What it Means: the Bad News
You'll notice that this section is shorter. To some extent, that suggests the good outweighs the bad; but in another respect, the bad is just easier to summarize:
•The full steps the White House and Pentagon could have taken, including full suspension of discharges by executive order, or announcing that no "findings" under the law should be made, were not taken
•The level of rank for initiating a discharge is not as high as it could have been (1 star instead of 2 or 3 star), and Secretary Gates said that was because, the higher rank you require, the fewer officers there are who can practicably initiate a discharge; some of us were hoping that was the point!
•Third-party outings were not barred, just restricted
•History shows that earlier attempts to make a bad, unnecessary, harmful failure of a policy "more humane" have been unsuccessful, in part because the changes were not enforced consistently, and in part because beating your wife gently is still beating your wife

At the end of the day, there remain major problems with the Obama Rule, mainly that "don't ask, don't tell" still exists, something which President Obama could work harder to change by putting repeal into the Defense Authorization Bill. Meanwhile, service members are still at risk of being fired every day for something that has nothing to do with military capability. Even in the new regs, much of the old language of "propensities" and "fact-finding inquires" that stinks of 17th-century Salem, and that has made this policy so odious and so impossible to enforce consistently, still exists, and so there will still be problems as a result.

Maddeningly, as admirable as Secretary Gates and Admiral Mike Mullen have been in showing leadership on this front, they are sending highly mixed messages that will end up making the job of repeal harder when it inevitably comes: they continue to say every chance they get that the repeal process could be dangerous and complicated, and must go slowly, even though research consistently says the opposite: that this kind of transition is best done quickly to avoid confusion and obstruction. Gates said today that moving swiftly to implement repeal "is very risky" and Mullen agreed, saying it could "generate a very bad outcome."

Besides the operational problems these comments will create in a self-fulfilling prophecy (when leaders say a transition will be tough, that makes it tougher), they are politically toxic. Surely conservatives in Congress will find that even the current year-long study period is too quick.

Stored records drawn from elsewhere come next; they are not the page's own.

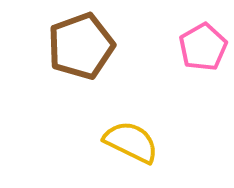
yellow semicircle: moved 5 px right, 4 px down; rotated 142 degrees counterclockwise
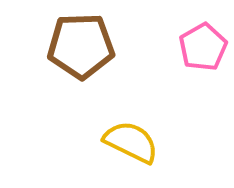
brown pentagon: rotated 18 degrees clockwise
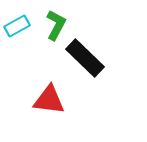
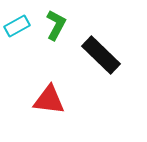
black rectangle: moved 16 px right, 3 px up
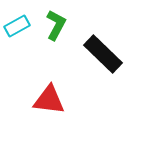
black rectangle: moved 2 px right, 1 px up
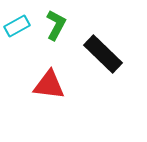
red triangle: moved 15 px up
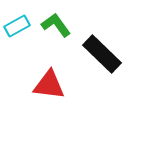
green L-shape: rotated 64 degrees counterclockwise
black rectangle: moved 1 px left
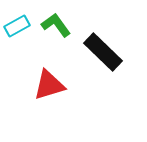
black rectangle: moved 1 px right, 2 px up
red triangle: rotated 24 degrees counterclockwise
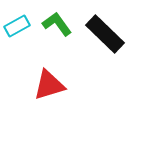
green L-shape: moved 1 px right, 1 px up
black rectangle: moved 2 px right, 18 px up
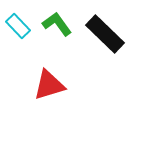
cyan rectangle: moved 1 px right; rotated 75 degrees clockwise
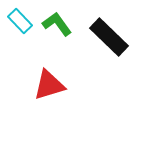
cyan rectangle: moved 2 px right, 5 px up
black rectangle: moved 4 px right, 3 px down
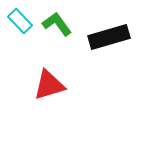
black rectangle: rotated 60 degrees counterclockwise
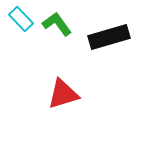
cyan rectangle: moved 1 px right, 2 px up
red triangle: moved 14 px right, 9 px down
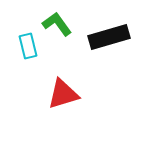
cyan rectangle: moved 7 px right, 27 px down; rotated 30 degrees clockwise
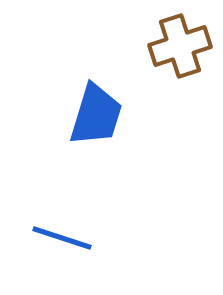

For them, another two centuries would be a more appropriate time line, and they will continue to say, even at the end of this year, that change must be "cautious and deliberate," Washington-speak for "never." This is why the mandate of the study group is flawed: while Gates says the group is studying how, not whether, to lift the ban, it is Congress that will ultimately decide whether to repeal the ban; and the more military leaders, with the President's blessing, speak of the danger and risk of repeal (despite evidence that both are negligible), the less likely it is that sufficient votes will emerge in Congress to actually carry out the military's recommendation to end the ban.

Kudos for the first step. Now it's time for Washington to rein in those who are veering off the path to repeal, and take the final steps needed to actually reach the finish line.